A few examples of current work in the lab:
Co-speech gestures
Chrissy Zlogar, Anna Alsop, Kathryn Davidson
One of the most productive developments of the last several decades of formal pragmatics research has been increasingly sophisticated models of different kinds of meaning that linguistic content can contribute (e.g., whether that content is at-issue or backgrounded, entailed or implicated, etc.). Recently, this type of formal pragmatic analysis has been extended beyond language in the strict sense, to co-speech gesture (Schlenker 2016; Ebert & Ebert 2014, 2016). This is a natural extension, given that co-speech gestures are known to be prosodically integrated with spoken language and have been argued to both contribute to a unified semantic content (McNeill 1992; Kendon 2004; Goldin-Meadow & Brentari 2015); however, not much is known about the factors that affect the acceptability or semantic/pragmatic interpretation of co-speech gestures. In our experimental work, we have been looking at factors affecting the acceptability of certain "iconic" co-speech gestures, focusing on how triviality/duplicating material in the preceding linguistic context, or in the same sentence, affects felicity judgments. Our hope is that these experimental studies will contribute to a larger discussion regarding the semantic, pragmatic, and information structure properties of co-speech gestures, and the practical issues involved in creating appropriate contexts in which to test them via fieldwork or experimentation.
Quantity judgments
Aurore Gonzalez
Quantity judgment tasks (Barner & Snedeker 2005) have been increasingly used across languages as a diagnostic for noun semantics. Based on the answers to the question Who has more NOUN?, researchers have claimed that classifier languages such as Mandarin Chinese make a distinction between count nouns and mass nouns (Schaeffer & Lin 2015, a.o.) and that in Yudja, a Tupi language spoken in Brazil, all nouns are count (Lima 2014). Our goal is to contribute to a better understanding of the crosslinguistic picture by investigating the role played by language in quantity judgment tasks. In particular, we investigate the role played by linguistic cues to atomicity in quantity judgments by conducting experiments in English and in French. Our hope is that having a better understanding of the task will help us to have a better grasp of the crosslinguistic variation. (Characters in feature picture created by Dorothy Ahn.)
Contrastive Inference
Anna Alsop, Laine Stranahan, Kathryn Davidson
Gricean pragmatics predicts that speakers add modifiers to the extent that they are informative. One implication of this pragmatic expectation is the generation of "contrastive inference". Previous studies have shown that if a speaker uses a prenominal modifier (short, big), listeners will infer the existence of similar objects differing along the same scale. We have been investigating these contrastive inferences, asking whether they extend to suprasegmental features (prosodic focus and depictive co-speech gestures), and whether they arise cross-linguistically as well.

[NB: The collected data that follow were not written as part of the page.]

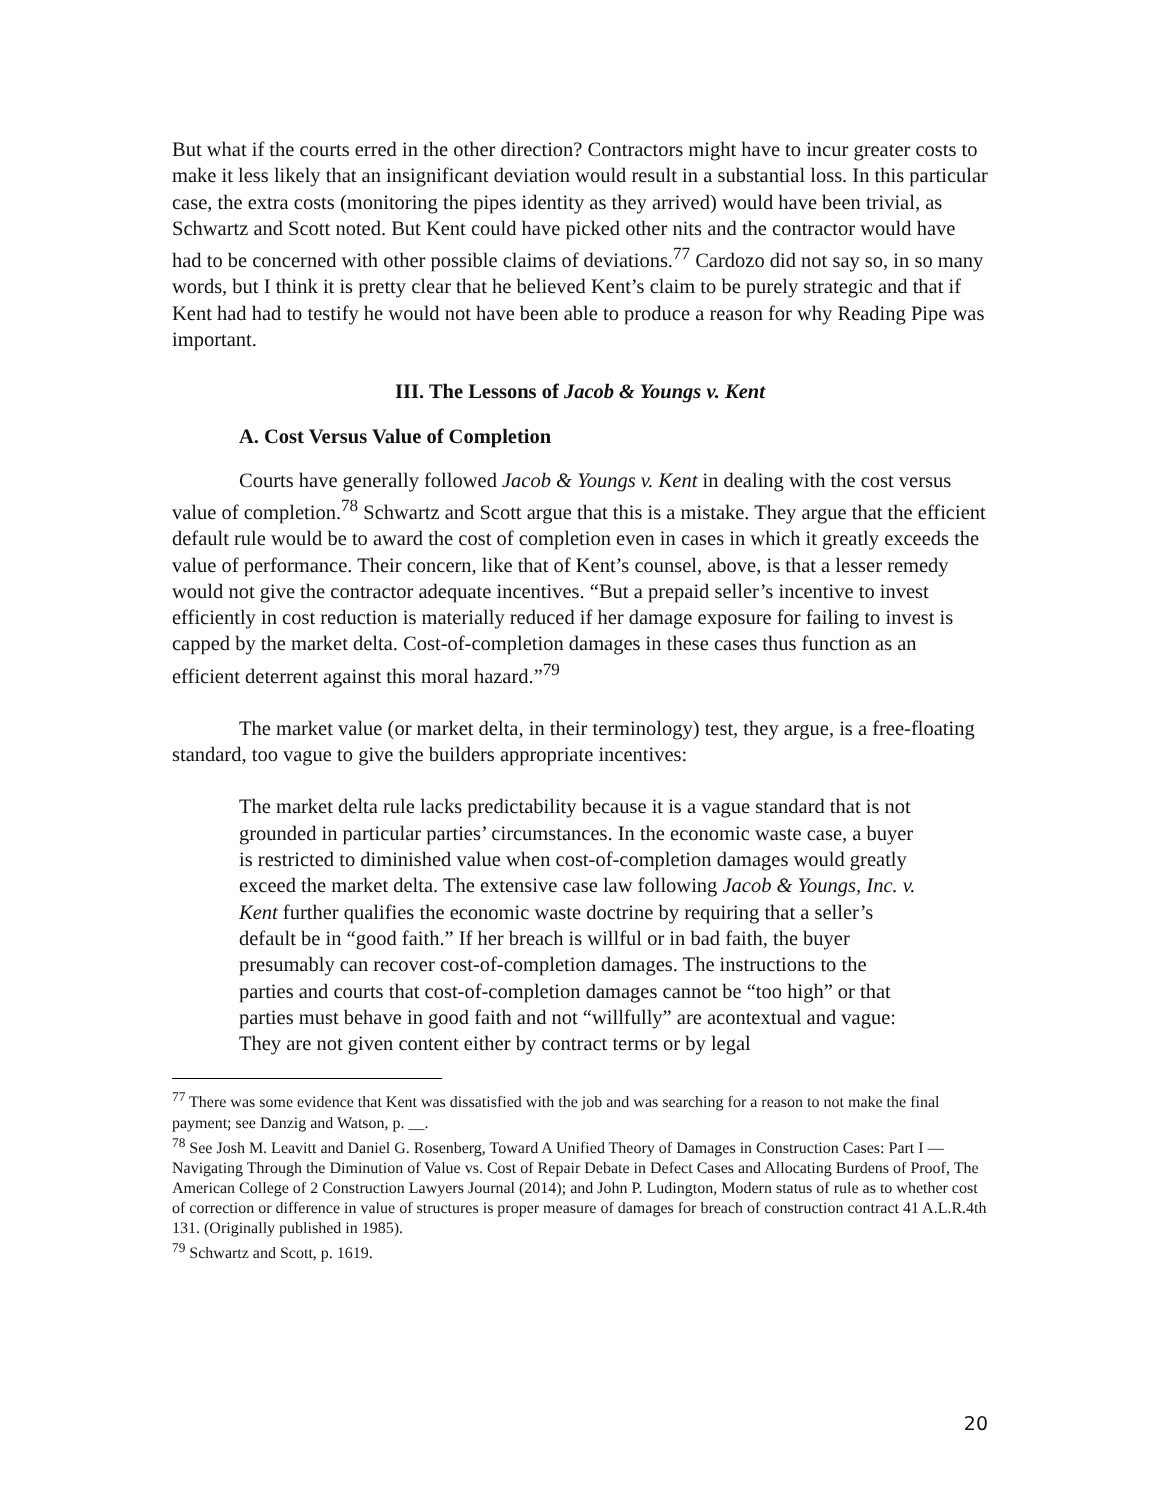But what if the courts erred in the other direction? Contractors might have to incur greater costs to make it less likely that an insignificant deviation would result in a substantial loss. In this particular case, the extra costs (monitoring the pipes identity as they arrived) would have been trivial, as Schwartz and Scott noted. But Kent could have picked other nits and the contractor would have had to be concerned with other possible claims of deviations.<sup>77</sup> Cardozo did not say so, in so many words, but I think it is pretty clear that he believed Kent’s claim to be purely strategic and that if Kent had had to testify he would not have been able to produce a reason for why Reading Pipe was important.
III. The Lessons of Jacob & Youngs v. Kent
A. Cost Versus Value of Completion
Courts have generally followed Jacob & Youngs v. Kent in dealing with the cost versus value of completion.<sup>78</sup> Schwartz and Scott argue that this is a mistake. They argue that the efficient default rule would be to award the cost of completion even in cases in which it greatly exceeds the value of performance. Their concern, like that of Kent’s counsel, above, is that a lesser remedy would not give the contractor adequate incentives. “But a prepaid seller’s incentive to invest efficiently in cost reduction is materially reduced if her damage exposure for failing to invest is capped by the market delta. Cost-of-completion damages in these cases thus function as an efficient deterrent against this moral hazard.”<sup>79</sup>
The market value (or market delta, in their terminology) test, they argue, is a free-floating standard, too vague to give the builders appropriate incentives:
The market delta rule lacks predictability because it is a vague standard that is not grounded in particular parties’ circumstances. In the economic waste case, a buyer is restricted to diminished value when cost-of-completion damages would greatly exceed the market delta. The extensive case law following Jacob & Youngs, Inc. v. Kent further qualifies the economic waste doctrine by requiring that a seller’s default be in “good faith.” If her breach is willful or in bad faith, the buyer presumably can recover cost-of-completion damages. The instructions to the parties and courts that cost-of-completion damages cannot be “too high” or that parties must behave in good faith and not “willfully” are acontextual and vague: They are not given content either by contract terms or by legal
<sup>77</sup> There was some evidence that Kent was dissatisfied with the job and was searching for a reason to not make the final payment; see Danzig and Watson, p. __.
<sup>78</sup> See Josh M. Leavitt and Daniel G. Rosenberg, Toward A Unified Theory of Damages in Construction Cases: Part I — Navigating Through the Diminution of Value vs. Cost of Repair Debate in Defect Cases and Allocating Burdens of Proof, The American College of 2 Construction Lawyers Journal (2014); and John P. Ludington, Modern status of rule as to whether cost of correction or difference in value of structures is proper measure of damages for breach of construction contract 41 A.L.R.4th 131. (Originally published in 1985).
<sup>79</sup> Schwartz and Scott, p. 1619.
20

Experimental approaches to NPI intervention
Alex Klapheke
My research uses experimental methods to investigate negative polarity items such as ever and yet, which are only acceptable in certain environments, such as the if-clause, but not the then-clause, of a conditional sentence. In particular, I am looking at how their licensing is blocked by different elements in different languages. This data can be used to inform theories of how NPIs are blocked in general, and ultimately help uncover the mystery of why negative polarity items exist in languages at all.
Anaphors and exophors across languages
Dorothy Ahn
Pronouns and demonstratives can have anaphoric and exophoric uses. While the anaphoric use has been discussed extensively, the exophoric use has not received much attention. In this project, we are looking at how languages differentiate anaphoric and exophoric uses, and what the role of the pointing gesture is in this distinction. So far we have experimental studies on English and Korean, and we are currently planning an ASL version of the study. From this we hope to gain a better understanding of pronouns and their relationship to other referential elements like demonstrative and definite descriptions.
Testing a PPI analysis of superlative-modified numerals
Teodora Mihoc and Kathryn Davidson
Superlative-modified numerals (SMs; at least/most three) differ in a number of ways from comparative-modified numerals (CMs; more/less than three). One of the alleged contrasts regards the fact that SMs but not CMs are antilicensed under negation (I don't have more than three / *at least three diamonds), although they are on a par in other downward-entailing environments such as the antecedent of a conditional/restriction of a universal (If you have more than three/at least three diamonds, you win / Everyone who has more than three/at least three diamonds wins). Such a pattern is more generally characteristic of PPIs. However, PPIs typically exhibit one more property: if embedded under negation, they improve when further embedded in an additional downward-entailing (DE) environment (rescuing). We tested to see if SMs exhibited all these patterns and can thus be argued to differ from CMs as we would expect if they were indeed PPIs. Our first experiment confirmed the (anti)licensing pattern of SMs but did not find support for rescuing. We conducted two more experiments to investigate this further.